On Trains & Buses

Travel news, views & information from Europe & North America by an independent public transport user

Forthcoming Sunday bus service reductions in Derbyshire

Posted on April 20, 2018

Reading time: 3 minutes.

After yesterdays post about how Cheshire East’s bus network has changed within the last few weeks caused a spike in the number of visitors to this website, I now am broaching a similar subject regarding Derbyshire. Details of recent service changes and some forthcoming ones are available on the county council’s website but they do not extend until the end of May when the reductions that I am describing will take place. Details of these are scattered around the Derbyshire bus service information portal.

Because I often go for walks in the Peak District, some of the affected bus services mean more to me than others because I have used them at some point. For instance, some of the ones facing Sunday service withdrawal service 66 between Buxton and Chesterfield, service 173 between Bakewell and Castleton as well as service 442 between Buxton and Ashbourne. In addition, service 61 between Buxton and Glossop together with service 170 between Bakewell and Chesterfield will go from an hourly frequency to a near two-hourly one. All of these could be used by walkers so I am surprised by the timing of the reductions because we are facing into the summertime when more would be lured out of doors and the year’s busy holiday periods are ahead of us.

There are other services that I may not have used that are seeing Sunday service withdrawals that affect those that regularly use them. These include services 15A between Dronfield and Marsh Lane, service 16A between Dronfield and Chesterfield, service between Ashbourne and Matlock, service 140 between Matlock and Alfreton as well as service 217 between Matlock and Chatsworth. It is worth pointing out that these losses all come as part of a wider collection of changes around the same time so it is not just Sunday services that are affected.

Some services such as on route 212 between Bonsall and Derby or route 449 between Illam and Bakewell face complete withdrawal but these were very infrequent services. Evening service reductions on Chesterfield town service 39 and evening service withdrawal on route 55A between Alfreton and Chesterfield are coming around the end of May too.

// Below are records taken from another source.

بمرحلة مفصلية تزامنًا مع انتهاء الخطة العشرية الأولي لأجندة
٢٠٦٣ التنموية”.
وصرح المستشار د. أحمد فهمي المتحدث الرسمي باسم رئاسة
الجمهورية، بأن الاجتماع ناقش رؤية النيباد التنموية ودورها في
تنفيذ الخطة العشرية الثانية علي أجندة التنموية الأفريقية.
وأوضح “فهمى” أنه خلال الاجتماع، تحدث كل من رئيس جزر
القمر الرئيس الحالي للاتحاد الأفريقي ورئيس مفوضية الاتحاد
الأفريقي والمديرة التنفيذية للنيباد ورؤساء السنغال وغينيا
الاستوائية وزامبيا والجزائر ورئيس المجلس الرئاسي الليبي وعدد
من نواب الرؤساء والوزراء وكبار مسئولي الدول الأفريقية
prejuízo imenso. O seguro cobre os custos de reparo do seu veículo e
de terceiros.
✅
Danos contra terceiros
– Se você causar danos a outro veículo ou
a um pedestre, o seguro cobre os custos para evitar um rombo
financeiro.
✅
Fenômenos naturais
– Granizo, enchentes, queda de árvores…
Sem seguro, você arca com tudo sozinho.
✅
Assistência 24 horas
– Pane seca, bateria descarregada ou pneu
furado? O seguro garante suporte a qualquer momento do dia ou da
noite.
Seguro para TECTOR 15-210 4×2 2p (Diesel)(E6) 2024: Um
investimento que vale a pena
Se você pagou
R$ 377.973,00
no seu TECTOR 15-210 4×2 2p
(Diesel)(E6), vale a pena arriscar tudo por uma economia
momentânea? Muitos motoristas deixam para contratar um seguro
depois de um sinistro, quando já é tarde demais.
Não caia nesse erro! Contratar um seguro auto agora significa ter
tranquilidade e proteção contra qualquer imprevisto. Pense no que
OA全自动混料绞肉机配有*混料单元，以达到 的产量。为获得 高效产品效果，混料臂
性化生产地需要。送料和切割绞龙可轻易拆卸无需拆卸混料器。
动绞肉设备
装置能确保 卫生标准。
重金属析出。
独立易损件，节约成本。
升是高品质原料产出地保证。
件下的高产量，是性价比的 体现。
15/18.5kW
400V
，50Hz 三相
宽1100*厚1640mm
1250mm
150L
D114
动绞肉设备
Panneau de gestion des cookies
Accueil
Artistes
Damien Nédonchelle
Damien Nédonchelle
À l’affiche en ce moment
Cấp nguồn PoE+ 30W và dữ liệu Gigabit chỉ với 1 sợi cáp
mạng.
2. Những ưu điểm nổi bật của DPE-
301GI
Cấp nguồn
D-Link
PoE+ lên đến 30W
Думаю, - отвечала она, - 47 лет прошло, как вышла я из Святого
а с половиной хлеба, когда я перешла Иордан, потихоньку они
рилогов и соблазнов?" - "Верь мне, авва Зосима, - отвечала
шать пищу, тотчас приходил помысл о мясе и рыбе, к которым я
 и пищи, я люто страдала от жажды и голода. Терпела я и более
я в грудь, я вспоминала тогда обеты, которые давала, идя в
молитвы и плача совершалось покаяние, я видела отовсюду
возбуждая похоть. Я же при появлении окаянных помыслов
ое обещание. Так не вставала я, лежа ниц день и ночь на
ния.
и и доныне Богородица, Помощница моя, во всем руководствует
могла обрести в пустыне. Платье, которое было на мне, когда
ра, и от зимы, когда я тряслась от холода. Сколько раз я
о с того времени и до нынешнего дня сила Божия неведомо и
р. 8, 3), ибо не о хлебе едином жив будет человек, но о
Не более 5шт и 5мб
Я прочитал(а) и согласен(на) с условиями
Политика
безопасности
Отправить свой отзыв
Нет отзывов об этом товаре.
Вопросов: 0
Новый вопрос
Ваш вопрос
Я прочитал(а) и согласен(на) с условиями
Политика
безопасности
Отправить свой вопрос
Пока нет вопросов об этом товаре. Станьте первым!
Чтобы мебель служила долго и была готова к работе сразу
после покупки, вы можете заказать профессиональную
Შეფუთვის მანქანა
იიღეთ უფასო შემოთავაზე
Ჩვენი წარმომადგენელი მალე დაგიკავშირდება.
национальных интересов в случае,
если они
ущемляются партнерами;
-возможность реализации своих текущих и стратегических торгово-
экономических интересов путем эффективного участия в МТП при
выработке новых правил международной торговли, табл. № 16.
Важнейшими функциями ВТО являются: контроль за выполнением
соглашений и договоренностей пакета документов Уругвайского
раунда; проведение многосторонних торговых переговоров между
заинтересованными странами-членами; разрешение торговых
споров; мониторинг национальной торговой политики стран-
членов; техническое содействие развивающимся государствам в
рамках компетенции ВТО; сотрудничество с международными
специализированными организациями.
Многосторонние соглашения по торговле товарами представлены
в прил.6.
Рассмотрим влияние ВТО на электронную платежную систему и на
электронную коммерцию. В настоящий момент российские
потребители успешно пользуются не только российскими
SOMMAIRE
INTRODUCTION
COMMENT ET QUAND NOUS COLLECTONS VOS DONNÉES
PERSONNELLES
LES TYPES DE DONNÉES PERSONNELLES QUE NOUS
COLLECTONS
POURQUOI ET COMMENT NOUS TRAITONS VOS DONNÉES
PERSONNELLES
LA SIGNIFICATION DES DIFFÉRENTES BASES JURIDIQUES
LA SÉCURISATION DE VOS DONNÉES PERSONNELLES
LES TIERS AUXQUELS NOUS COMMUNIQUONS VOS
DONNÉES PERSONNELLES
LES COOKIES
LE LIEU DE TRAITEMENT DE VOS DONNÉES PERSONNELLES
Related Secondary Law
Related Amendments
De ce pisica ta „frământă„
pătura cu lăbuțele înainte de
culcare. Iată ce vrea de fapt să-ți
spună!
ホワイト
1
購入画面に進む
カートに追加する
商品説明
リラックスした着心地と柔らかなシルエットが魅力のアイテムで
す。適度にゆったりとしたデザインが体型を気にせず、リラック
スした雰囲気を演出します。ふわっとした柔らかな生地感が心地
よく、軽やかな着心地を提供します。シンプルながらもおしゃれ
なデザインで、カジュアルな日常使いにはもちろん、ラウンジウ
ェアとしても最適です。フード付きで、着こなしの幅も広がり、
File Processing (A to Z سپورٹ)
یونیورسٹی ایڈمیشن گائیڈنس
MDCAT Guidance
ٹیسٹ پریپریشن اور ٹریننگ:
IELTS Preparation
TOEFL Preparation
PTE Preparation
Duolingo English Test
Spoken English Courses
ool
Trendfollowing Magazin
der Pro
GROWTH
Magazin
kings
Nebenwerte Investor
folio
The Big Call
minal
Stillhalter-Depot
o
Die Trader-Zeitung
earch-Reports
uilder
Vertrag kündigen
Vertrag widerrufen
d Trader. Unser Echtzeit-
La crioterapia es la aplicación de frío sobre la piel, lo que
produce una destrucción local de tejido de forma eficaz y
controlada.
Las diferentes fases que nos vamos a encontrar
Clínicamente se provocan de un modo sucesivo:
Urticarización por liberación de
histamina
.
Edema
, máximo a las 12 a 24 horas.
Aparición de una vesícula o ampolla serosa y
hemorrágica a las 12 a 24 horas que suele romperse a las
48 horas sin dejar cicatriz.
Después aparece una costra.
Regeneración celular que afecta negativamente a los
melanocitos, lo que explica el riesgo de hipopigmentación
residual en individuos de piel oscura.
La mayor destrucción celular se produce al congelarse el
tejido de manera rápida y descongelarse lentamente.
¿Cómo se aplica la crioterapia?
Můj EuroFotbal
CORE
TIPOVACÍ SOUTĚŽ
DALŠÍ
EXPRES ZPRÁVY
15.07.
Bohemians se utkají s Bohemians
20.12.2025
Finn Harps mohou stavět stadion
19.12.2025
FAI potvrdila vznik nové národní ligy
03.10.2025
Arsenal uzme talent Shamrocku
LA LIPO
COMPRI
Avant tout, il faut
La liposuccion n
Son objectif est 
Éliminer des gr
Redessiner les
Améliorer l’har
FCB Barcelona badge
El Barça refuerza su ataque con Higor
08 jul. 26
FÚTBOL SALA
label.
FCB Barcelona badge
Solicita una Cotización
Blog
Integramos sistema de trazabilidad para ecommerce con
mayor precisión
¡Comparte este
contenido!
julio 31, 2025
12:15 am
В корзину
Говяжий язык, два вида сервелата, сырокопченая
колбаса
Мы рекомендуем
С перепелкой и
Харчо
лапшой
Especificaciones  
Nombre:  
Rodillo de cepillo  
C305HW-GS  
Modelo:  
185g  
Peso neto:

Other changes around the same time are not so drastic. Tweaked timetables are to be introduced for the following services: route 1A between Ripley and Aldercar, service 63A between Chesterfield and Matlock, route 91 between Chesterfield and Holymoorside, service 171 between Bakewell and Middleton, route 178 between Bakewell, Over Haddon and Monyash, route 218 between Bakewell and Sheffield, Pronto route between Chesterfield and Nottingham, Swift route between Derby, Ashbourne and Uttoxeter, Transpeak route between Manchester, Buxton and Derby.

Other routes see operator changes such as Matlock routes M1 and M4 while these also see the withdrawal of Saturday services. Service 231 between Alfreton and Pinxton, service 149 between Alfreton and Sutton, Clowne town service 75 together with services 73 and 74 between Clowne and Crystal Peaks are others that see their operators changing though there is to be no timetable change in either case. That is not the case for services 26 and 26A between Crystal Peaks and Kiveton Park, service 48 between Brampton and Clay Cross or service 49 between Clay Cross and Bolsover but those changes are relatively minor.

There is one good piece of news in all of this since Moorlands Connect is to return at the start of June. In some other places like Lancashire where all bus service subsidies were removed, there is some restoration of services but it probably will take a change of political will to halt the ongoing decline in bus services. Without that, you are not going to get more people depending on buses to get them around and even minor changes like what is coming in June on Arriva service 29 and 29A between Burton and Leicester may worry some until they see all is well.